WORK TASK> The listing that follows must be retyped exactly, without its pictures.
+---+
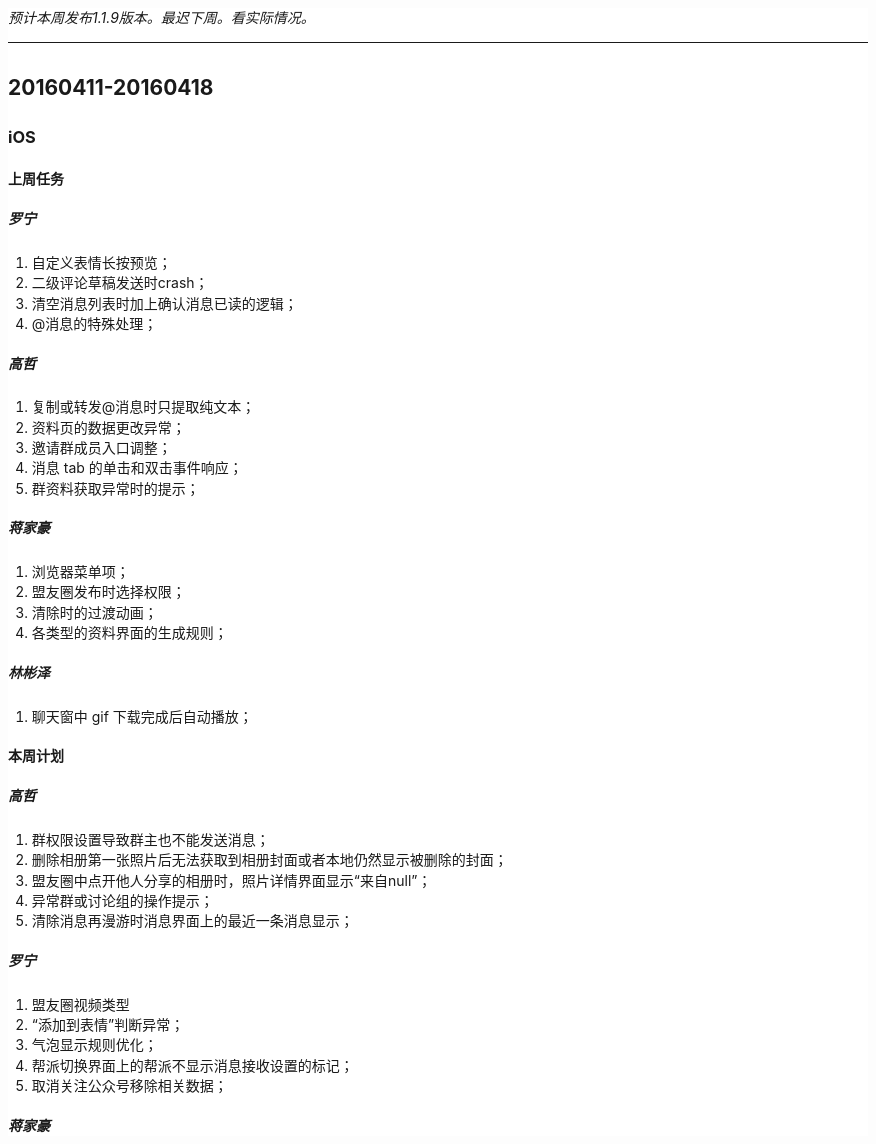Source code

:*预计本周发布1.1.9版本。最迟下周。看实际情况。*

---

## 20160411-20160418

### iOS

#### 上周任务

##### 罗宁

1. 自定义表情长按预览；
2. 二级评论草稿发送时crash；
3. 清空消息列表时加上确认消息已读的逻辑；
4. @消息的特殊处理；

##### 高哲

1. 复制或转发@消息时只提取纯文本；
2. 资料页的数据更改异常；
3. 邀请群成员入口调整；
4. 消息 tab 的单击和双击事件响应；
5. 群资料获取异常时的提示；

##### 蒋家豪

1. 浏览器菜单项；
2. 盟友圈发布时选择权限；
3. 清除时的过渡动画；
4. 各类型的资料界面的生成规则；

##### 林彬泽

1. 聊天窗中 gif 下载完成后自动播放；

#### 本周计划

##### 高哲

1. 群权限设置导致群主也不能发送消息；
2. 删除相册第一张照片后无法获取到相册封面或者本地仍然显示被删除的封面；
3. 盟友圈中点开他人分享的相册时，照片详情界面显示“来自null”；
4. 异常群或讨论组的操作提示；
5. 清除消息再漫游时消息界面上的最近一条消息显示；

##### 罗宁

1. 盟友圈视频类型
2. “添加到表情”判断异常；
3. 气泡显示规则优化；
4. 帮派切换界面上的帮派不显示消息接收设置的标记；
5. 取消关注公众号移除相关数据；

##### 蒋家豪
+---+
SOLUTION BELOW>
Source code

:*预计本周发布1.1.9版本。最迟下周。看实际情况。*

---

## 20160411-20160418

### iOS

#### 上周任务

##### 罗宁

1. 自定义表情长按预览；
2. 二级评论草稿发送时crash；
3. 清空消息列表时加上确认消息已读的逻辑；
4. @消息的特殊处理；

##### 高哲

1. 复制或转发@消息时只提取纯文本；
2. 资料页的数据更改异常；
3. 邀请群成员入口调整；
4. 消息 tab 的单击和双击事件响应；
5. 群资料获取异常时的提示；

##### 蒋家豪

1. 浏览器菜单项；
2. 盟友圈发布时选择权限；
3. 清除时的过渡动画；
4. 各类型的资料界面的生成规则；

##### 林彬泽

1. 聊天窗中 gif 下载完成后自动播放；

#### 本周计划

##### 高哲

1. 群权限设置导致群主也不能发送消息；
2. 删除相册第一张照片后无法获取到相册封面或者本地仍然显示被删除的封面；
3. 盟友圈中点开他人分享的相册时，照片详情界面显示“来自null”；
4. 异常群或讨论组的操作提示；
5. 清除消息再漫游时消息界面上的最近一条消息显示；

##### 罗宁

1. 盟友圈视频类型
2. “添加到表情”判断异常；
3. 气泡显示规则优化；
4. 帮派切换界面上的帮派不显示消息接收设置的标记；
5. 取消关注公众号移除相关数据；

##### 蒋家豪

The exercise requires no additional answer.